"From Books to Nature" Anna Botsford Comstock

Anna Botsford Comstock, Mother of the Nature Study Movement

Nico DeMouse
Anna Botsford Comstock is best known as a leading figure in the Nature Study movement of the 1890s and as the writer of the Handbook of Nature Study, first published in 1911. Educated in the first group of women to be admitted to the Ivy League, she went on to serve as the first woman faculty member at Cornell University . She co-authored and illustrated numerous books with her husband, the entomologist John Henry Comstock, serving as his assistant and partner throughout their marriage. She was named by the League of Women Voters as one 's twelve most influential women in a 1923 survey. She was instrumental in developing a progressive education based curriculum for the study of the natural world that is still in use today. According to the National Wildlife Federation, Comstock is "widely recognized as the mother of nature education." (Conservation Hall of Fame - National Wildlife Federation, n.d.)

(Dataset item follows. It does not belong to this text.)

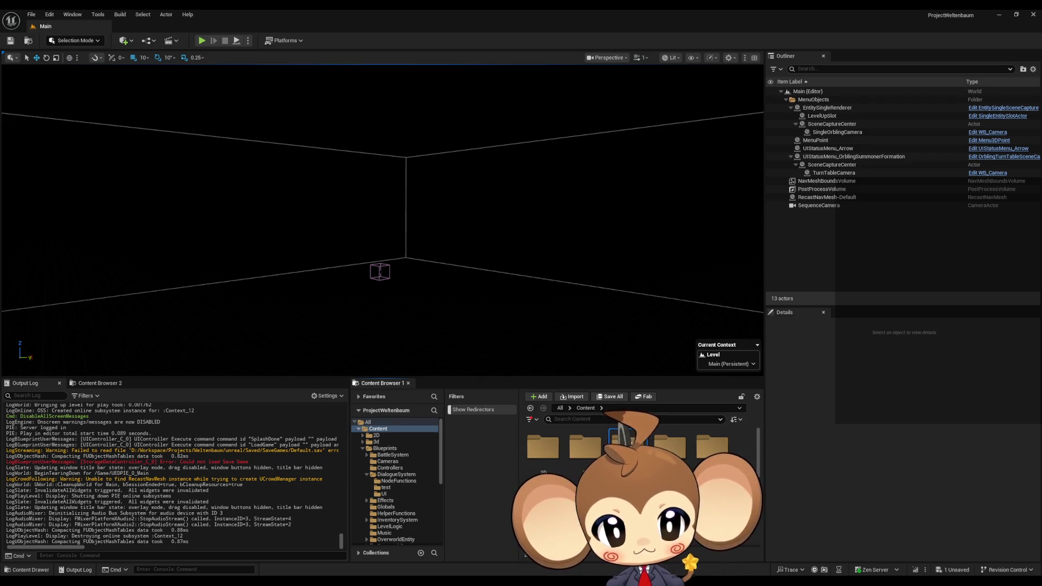
pyautogui.doubleClick(628, 445)
pyautogui.scroll(-1, 687, 468)
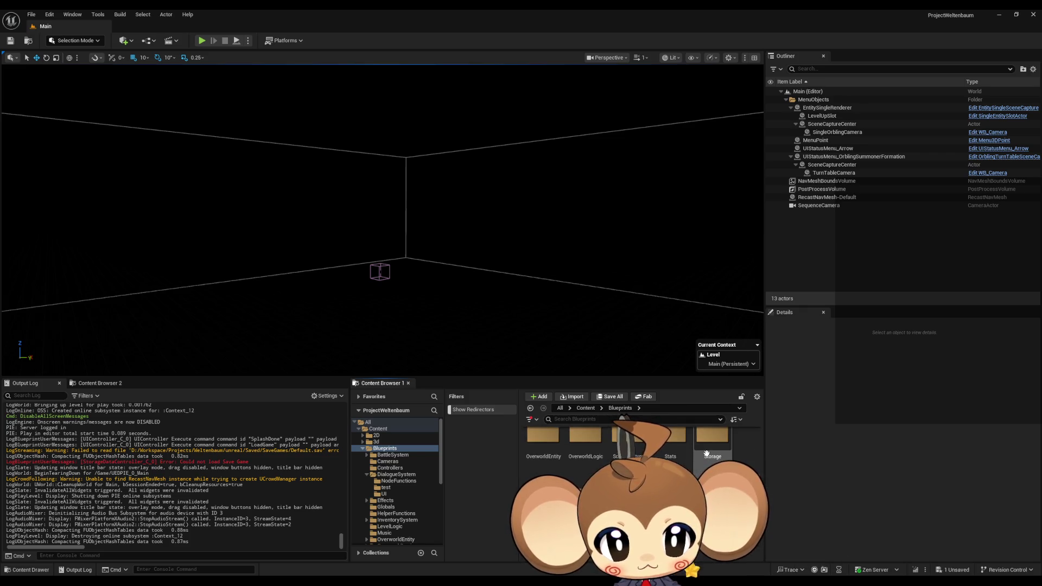
pyautogui.doubleClick(708, 451)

An excellent resource for teachers to introduce students to Comstock's life and work is Jeannine Atkins Girls Who Looked Under Rocks, a picture book account of the lives of six women naturalists. Atkins portrays Comstock as a woman who learned about nature as most children learn their native language, learning the names of insects and birds from a mother who loved nature as much as Anna did. Atkins mentions Anna's pursuit of a higher education, her marriage to John Comstock, her involvement with her husband's scientific work, and her own authoring of The Handbook of Nature Study. Atkins slim book is an excellent introduction to Anna Botsford Comstock, suitable for upper elementary or middle school readers.

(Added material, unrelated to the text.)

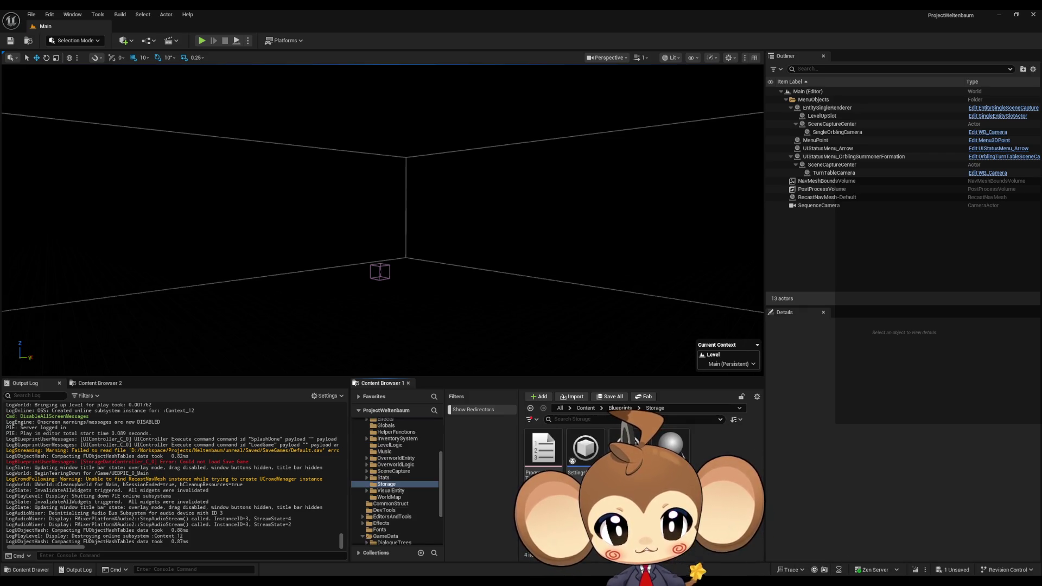
pyautogui.doubleClick(626, 447)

Comstock first became involved in formal scientific work through her husband, Henry. Henry and Anna had first met at Cornell, where Henry had been the professor of one of Anna's natural science classes. During their courtship and marriage, Henry encouraged Anna's education and growth, both as a scientist and as an artist. Several sources mentioned Henry's gifts of India ink, brushes, and other art supplies to Anna. After their marriage, Henry was appointed as the chief entomologist at the USDA. Anna had been helping him as an unpaid assistant but was soon made an official employee. Anna would also accompany him to lectures he was giving to farmers and was soon drafted into giving presentations for the farmer's wives. When Henry's position, a political one, ended, they returned to Cornell. Back at Cornell, Anna completed her education and continued illustrating and assisting with the writing of her husband's entomology books.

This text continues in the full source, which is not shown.